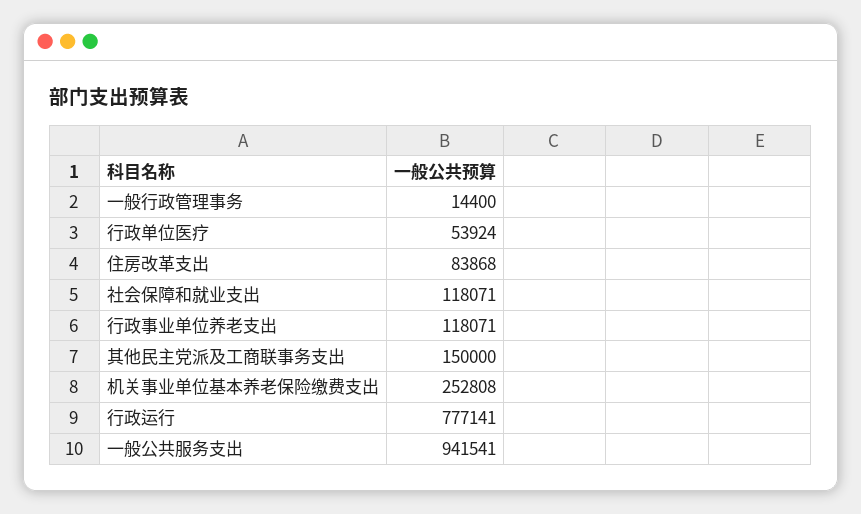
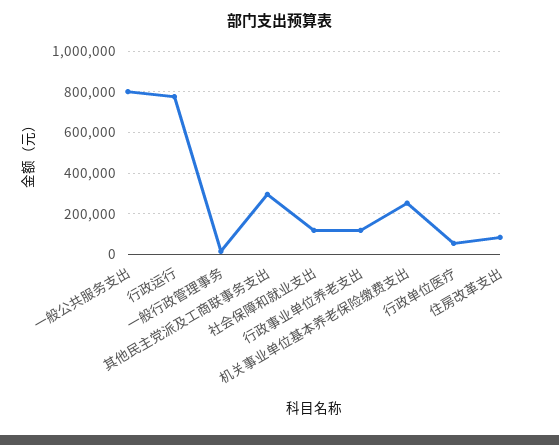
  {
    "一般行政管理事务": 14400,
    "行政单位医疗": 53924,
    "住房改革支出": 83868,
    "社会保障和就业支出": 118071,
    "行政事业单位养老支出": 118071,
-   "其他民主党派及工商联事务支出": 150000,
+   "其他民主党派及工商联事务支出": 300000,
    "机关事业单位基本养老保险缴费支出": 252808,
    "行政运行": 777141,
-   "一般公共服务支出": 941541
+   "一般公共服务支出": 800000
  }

---

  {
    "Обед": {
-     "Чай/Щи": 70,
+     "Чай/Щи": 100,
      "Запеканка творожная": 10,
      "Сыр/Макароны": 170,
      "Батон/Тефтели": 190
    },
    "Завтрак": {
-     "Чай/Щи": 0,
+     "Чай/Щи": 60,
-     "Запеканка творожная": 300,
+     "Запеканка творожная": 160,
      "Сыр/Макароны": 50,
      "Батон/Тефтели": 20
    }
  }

→ THE TASK: Tally the lines of the listing that include "Запеканка". Reply with nothing but the count.

→ EXPECTED ANSWER: 3